The embedding model (768-dim via Ollama at 192.168.86.22:11434) handles semantic similarity without requiring WordNet or spaCy installed locally. SpaCy's NER would add structured entity types (GPE for locations, ORG for organizations) which help with the singleton exception rule (location keywords are valid singletons).

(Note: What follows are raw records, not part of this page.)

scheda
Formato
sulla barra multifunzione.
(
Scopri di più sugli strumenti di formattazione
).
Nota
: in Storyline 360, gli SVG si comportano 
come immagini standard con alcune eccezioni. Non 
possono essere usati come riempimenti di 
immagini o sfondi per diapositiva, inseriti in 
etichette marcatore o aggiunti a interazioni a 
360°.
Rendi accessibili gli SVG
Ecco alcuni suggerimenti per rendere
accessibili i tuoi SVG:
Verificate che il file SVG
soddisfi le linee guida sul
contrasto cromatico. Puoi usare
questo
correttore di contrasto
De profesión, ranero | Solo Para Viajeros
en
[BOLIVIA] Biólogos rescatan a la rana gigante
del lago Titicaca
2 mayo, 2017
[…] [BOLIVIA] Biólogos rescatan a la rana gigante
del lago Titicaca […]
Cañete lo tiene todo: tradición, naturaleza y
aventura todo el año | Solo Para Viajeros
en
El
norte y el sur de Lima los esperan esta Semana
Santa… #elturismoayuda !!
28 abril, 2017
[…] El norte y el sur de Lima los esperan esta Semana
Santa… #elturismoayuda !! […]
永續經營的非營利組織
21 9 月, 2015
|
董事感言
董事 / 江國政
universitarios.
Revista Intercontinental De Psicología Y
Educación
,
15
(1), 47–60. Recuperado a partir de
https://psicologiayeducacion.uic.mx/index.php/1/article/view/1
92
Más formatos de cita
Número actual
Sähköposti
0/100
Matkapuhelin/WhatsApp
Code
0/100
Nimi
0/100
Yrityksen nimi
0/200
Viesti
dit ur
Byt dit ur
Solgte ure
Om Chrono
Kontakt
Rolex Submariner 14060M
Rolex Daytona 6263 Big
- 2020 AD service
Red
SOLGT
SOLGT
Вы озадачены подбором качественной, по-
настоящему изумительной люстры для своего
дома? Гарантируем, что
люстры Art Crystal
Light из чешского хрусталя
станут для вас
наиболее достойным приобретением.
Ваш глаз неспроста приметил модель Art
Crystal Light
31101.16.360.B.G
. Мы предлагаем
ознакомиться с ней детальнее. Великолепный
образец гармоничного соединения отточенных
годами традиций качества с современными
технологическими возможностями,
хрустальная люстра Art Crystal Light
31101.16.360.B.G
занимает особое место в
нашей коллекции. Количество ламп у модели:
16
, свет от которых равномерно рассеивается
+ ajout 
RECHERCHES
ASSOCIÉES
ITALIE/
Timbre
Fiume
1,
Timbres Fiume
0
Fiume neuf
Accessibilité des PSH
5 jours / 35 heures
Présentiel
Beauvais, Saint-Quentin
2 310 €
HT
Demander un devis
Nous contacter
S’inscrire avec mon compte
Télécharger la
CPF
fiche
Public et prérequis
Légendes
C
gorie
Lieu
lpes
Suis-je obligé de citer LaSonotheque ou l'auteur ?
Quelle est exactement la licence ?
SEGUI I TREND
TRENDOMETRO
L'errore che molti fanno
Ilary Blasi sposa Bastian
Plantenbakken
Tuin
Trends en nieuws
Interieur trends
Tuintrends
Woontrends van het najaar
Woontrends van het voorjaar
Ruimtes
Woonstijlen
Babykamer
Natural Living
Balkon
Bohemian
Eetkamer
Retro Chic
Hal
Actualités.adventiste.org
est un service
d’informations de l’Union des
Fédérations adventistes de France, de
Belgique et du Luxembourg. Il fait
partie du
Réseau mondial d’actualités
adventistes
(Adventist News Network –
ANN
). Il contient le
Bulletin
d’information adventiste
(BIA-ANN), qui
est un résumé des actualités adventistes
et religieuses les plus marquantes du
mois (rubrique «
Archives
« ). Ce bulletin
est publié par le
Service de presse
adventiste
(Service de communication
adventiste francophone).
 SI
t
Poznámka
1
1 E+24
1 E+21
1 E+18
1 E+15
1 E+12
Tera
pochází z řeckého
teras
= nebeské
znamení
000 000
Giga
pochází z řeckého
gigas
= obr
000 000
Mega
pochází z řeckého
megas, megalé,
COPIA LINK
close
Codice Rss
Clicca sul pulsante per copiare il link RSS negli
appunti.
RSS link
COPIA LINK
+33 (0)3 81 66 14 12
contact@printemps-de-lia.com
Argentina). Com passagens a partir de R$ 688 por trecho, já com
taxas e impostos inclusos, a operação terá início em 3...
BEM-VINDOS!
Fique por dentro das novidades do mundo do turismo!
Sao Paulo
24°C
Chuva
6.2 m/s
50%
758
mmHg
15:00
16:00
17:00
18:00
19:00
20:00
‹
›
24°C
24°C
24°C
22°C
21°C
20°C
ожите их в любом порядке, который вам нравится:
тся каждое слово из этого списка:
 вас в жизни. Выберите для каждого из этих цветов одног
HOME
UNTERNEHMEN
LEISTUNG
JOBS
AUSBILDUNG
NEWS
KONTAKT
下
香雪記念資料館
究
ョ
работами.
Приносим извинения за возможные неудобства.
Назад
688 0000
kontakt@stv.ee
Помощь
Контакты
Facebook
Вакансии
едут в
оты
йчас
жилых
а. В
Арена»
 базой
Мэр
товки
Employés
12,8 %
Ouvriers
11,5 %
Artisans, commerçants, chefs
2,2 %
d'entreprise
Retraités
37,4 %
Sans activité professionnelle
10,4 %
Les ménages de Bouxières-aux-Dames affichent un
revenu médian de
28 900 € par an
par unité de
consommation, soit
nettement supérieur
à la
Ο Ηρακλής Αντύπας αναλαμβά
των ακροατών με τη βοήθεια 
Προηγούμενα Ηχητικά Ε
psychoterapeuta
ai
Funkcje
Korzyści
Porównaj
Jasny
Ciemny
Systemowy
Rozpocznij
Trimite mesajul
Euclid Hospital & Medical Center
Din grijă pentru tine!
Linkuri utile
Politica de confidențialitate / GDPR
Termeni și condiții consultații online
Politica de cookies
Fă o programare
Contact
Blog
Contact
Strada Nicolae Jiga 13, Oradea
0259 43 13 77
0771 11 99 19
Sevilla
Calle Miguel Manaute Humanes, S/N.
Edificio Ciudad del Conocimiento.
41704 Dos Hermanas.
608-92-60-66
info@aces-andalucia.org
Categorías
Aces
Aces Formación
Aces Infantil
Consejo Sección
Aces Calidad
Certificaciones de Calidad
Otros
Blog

7.6. Similar implementations

  • Gwern.net uses hierarchical tags with a controlled vocabulary of ~200 terms, manually curated. Tags are applied at authoring time.
  • Simon Willison's blog uses flat tags, ~500 terms, with a tag-management interface. No automated convergence.
  • DEVONthink uses AI-based auto-tagging with a suggest-then-confirm workflow. The user approves or rejects suggestions.

8. Implementation

The convergence loop runs as a Babashka script against the search index:

$ bb -cp src scripts/keyword-converge.bb
Iteration 1: 3285 unique, 2645 singletons (80%), 6 merges
  Pruned 2645 singletons
  Merged 6 pairs (org mode → org-mode, etc.)
  Added keywords to 131 docs
Iteration 2: 847 unique, 112 singletons (13%), 0 merges
  Pruned 112 singletons
Iteration 3: 735 unique, 23 singletons (3%), 0 merges
  Converged: singleton ratio 3% < 10%

The script modifies org files in-place (updating #+KEYWORDS) and re-indexes after each iteration. The embedding step runs once after convergence to find semantic gaps.

9. Applicability

This method works for any tagged document corpus:

  • Personal wikis (Obsidian, org-roam, TiddlyWiki)
  • Blog post archives
  • Conference talk databases
  • Code repository topic tags
  • Bookmark collections (the original folksonomy use case)

The requirements are: a corpus of tagged documents, a way to count tag frequency, and a way to edit tags programmatically. The convergence criterion adapts to corpus size — the 2–50 range scales as ceil(log2(N)) to ceil(N/10) for N documents.